WHAT YOU NEED TO DO: Copy the lines that begin with the one containing "Follow each photo" and end with the one containing "0.104415, -0.669776, 0.216956]]", swapping "lens line" for "camera line" and leaving everything else as it is.
-- INFORMATION SHOWN follows --
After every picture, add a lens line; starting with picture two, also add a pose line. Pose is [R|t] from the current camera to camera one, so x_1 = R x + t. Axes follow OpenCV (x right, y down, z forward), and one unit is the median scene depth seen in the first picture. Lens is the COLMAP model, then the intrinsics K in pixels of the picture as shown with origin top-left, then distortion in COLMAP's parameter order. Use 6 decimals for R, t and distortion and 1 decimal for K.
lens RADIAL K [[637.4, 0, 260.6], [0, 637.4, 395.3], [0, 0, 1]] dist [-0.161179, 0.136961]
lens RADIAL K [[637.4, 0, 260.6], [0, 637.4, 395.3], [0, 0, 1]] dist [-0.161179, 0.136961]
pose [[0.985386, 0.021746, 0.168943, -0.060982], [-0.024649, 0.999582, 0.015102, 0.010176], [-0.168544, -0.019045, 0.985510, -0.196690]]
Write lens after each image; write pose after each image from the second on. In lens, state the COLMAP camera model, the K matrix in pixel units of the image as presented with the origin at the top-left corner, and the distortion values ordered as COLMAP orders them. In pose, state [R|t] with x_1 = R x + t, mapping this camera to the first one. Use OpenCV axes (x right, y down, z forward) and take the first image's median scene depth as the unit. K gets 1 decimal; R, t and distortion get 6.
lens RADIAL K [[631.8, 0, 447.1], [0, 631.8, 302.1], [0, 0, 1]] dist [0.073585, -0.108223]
-- INFORMATION SHOWN concluded --
-- INFORMATION SHOWN follows --
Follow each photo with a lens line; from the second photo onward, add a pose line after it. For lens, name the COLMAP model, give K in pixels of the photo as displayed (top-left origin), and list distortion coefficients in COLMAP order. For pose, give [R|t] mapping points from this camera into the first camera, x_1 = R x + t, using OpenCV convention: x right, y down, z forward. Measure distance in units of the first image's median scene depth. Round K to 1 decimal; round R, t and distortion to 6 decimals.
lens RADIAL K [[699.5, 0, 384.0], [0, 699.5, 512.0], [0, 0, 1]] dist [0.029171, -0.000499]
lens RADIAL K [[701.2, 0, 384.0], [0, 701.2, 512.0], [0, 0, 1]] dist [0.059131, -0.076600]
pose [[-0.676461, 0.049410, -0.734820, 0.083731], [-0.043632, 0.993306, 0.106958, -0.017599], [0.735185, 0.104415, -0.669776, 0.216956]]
-- INFORMATION SHOWN concluded --
-- INFORMATION SHOWN follows --
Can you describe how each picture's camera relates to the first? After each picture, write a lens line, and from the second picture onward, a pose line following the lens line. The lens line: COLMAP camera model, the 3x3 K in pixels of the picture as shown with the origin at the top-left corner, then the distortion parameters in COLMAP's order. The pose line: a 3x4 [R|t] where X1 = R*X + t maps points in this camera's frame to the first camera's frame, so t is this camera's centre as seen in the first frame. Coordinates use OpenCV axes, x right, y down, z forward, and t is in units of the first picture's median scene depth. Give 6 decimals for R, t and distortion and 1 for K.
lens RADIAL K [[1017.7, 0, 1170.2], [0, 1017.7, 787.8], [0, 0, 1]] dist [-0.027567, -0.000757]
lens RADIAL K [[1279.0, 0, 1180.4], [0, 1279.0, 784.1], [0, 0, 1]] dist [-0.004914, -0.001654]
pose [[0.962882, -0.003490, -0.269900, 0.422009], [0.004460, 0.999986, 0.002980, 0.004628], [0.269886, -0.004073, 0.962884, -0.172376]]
-- INFORMATION SHOWN concluded --
PROBLEM SOLUTION:
Follow each photo with a camera line; from the second photo onward, add a pose line after it. For lens, name the COLMAP model, give K in pixels of the photo as displayed (top-left origin), and list distortion coefficients in COLMAP order. For pose, give [R|t] mapping points from this camera into the first camera, x_1 = R x + t, using OpenCV convention: x right, y down, z forward. Measure distance in units of the first image's median scene depth. Round K to 1 decimal; round R, t and distortion to 6 decimals.
lens RADIAL K [[699.5, 0, 384.0], [0, 699.5, 512.0], [0, 0, 1]] dist [0.029171, -0.000499]
lens RADIAL K [[701.2, 0, 384.0], [0, 701.2, 512.0], [0, 0, 1]] dist [0.059131, -0.076600]
pose [[-0.676461, 0.049410, -0.734820, 0.083731], [-0.043632, 0.993306, 0.106958, -0.017599], [0.735185, 0.104415, -0.669776, 0.216956]]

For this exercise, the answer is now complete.